Страхов считал, что Достоевский не до конца справился со своей огромной задачей: несмотря на «воскресение» Раскольникова в эпилоге, читатель так и не получает «внутреннего переворота в Раскольникове… пробуждения в нем истинно человеческого образа чувств и мыслей». Самое замечательное в страховской статье – анализ психологии Раскольникова: как мы помним, первая формулировка замысла Достоевского – «психологический отчет одного преступления», и Страхов говорит о том, насколько убедительно показано восприятие Раскольниковым собственного поступка, во всех стадиях, вплоть до неизбежного финала. «Вы один меня поняли», – позже сказал Страхову Достоевский.
Что было дальше?
За «Преступлением и наказанием» последовали остальные романы из «великого пятикнижия» Достоевского – «Идиот», «Бесы», «Подросток» и «Братья Карамазовы». Еще при жизни Достоевского отрывок из «Преступления и наказания» перевели на французский; в 1880-е книга была переведена на основные европейские языки. Роман оказал важное влияние на западную литературу – оно было ощутимо уже в XIX веке (можно вспомнить роман Поля Бурже «Ученик» 1889 года), но по-настоящему сказалось в XX: мотивы «Преступления и наказания» можно встретить у английских модернистов, таких как Вирджиния Вулф и Д. Г. Лоуренс, у французских экзистенциалистов Сартра и Камю (особенно в «Постороннем»). Еще отчетливее следы «Преступления и наказания» в немецкоязычной прозе – назовем Густава Мейринка, Леонгарда Франка, Йозефа Рота, Стефана Цвейга, Роберта Музиля{9}.

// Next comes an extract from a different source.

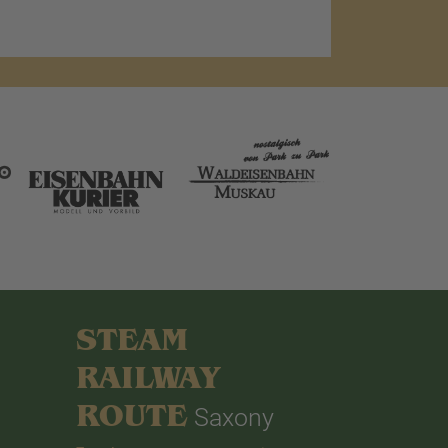
STEAM
RAILWAY
ROUTE
Saxony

В России отношение к «Преступлению и наказанию» менялось вместе с восприятием Достоевского вообще. В конце XIX века «демократическому» пониманию писателя (которое отстаивал, например, Николай Михайловский, призывавший не делать из Достоевского пророка) уже противостояло христианское, мистическое, протосимволистское – в первую очередь так смотрел на Достоевского и «Преступление и наказание» друг писателя, философ Владимир Соловьев. Для него было очевидно, что идея романа выводится из биографии Достоевского, с которым духовное перерождение, как и с Раскольниковым, произошло на каторге:
Положительный общественный идеал еще не был вполне ясен уму Достоевского по возвращении из Сибири. Но три истины в этом деле были для него совершенно ясны: он понял прежде всего, что отдельные лица, хотя бы и лучшие люди, не имеют права насиловать общество во имя своего личного превосходства; он понял также, что общественная правда не выдумывается отдельными умами, а коренится во всенародном чувстве, и, наконец, он понял, что эта правда имеет значение религиозное и необходимо связана с верой Христовой, с идеалом Христа.
Схожие мысли о «Преступлении и наказании» можно прочитать у Константина Леонтьева, – впрочем, Леонтьев полагал, что в этом романе Достоевский еще мало думал о подлинном христианстве (к примеру, Соня Мармеладова отслужила только панихиду по отцу, а должна бы служить молебны, советоваться с духовниками и монахами, прикладываться к чудотворным иконам и мощам, читать не только Евангелие, а жития святых).
Чем дальше критика Достоевского уходила от позитивизма, тем больше говорилось о центральном значении «Преступления и наказания» среди его романов. Василий Розанов даже предлагал понимать все прочие тексты Достоевского «как обширный и разнообразный комментарий к самому совершенному его произведению – “Преступление и наказание”». Дмитрий Мережковский писал: «У Достоевского всюду – человеческая личность, доводимая до своих последних пределов, растущая, развивающаяся из темных, стихийных, животных корней до последних лучезарных вершин духовности». О героях Достоевского, переступающих запретную черту, Мережковский говорит: «Их страсти, их преступления, совершаемые или только «разрешаемые по совести», суть неизбежные выводы их диалектики». Инвариант этого сюжета, этих мотивировок, конечно, в «Преступлении и наказании».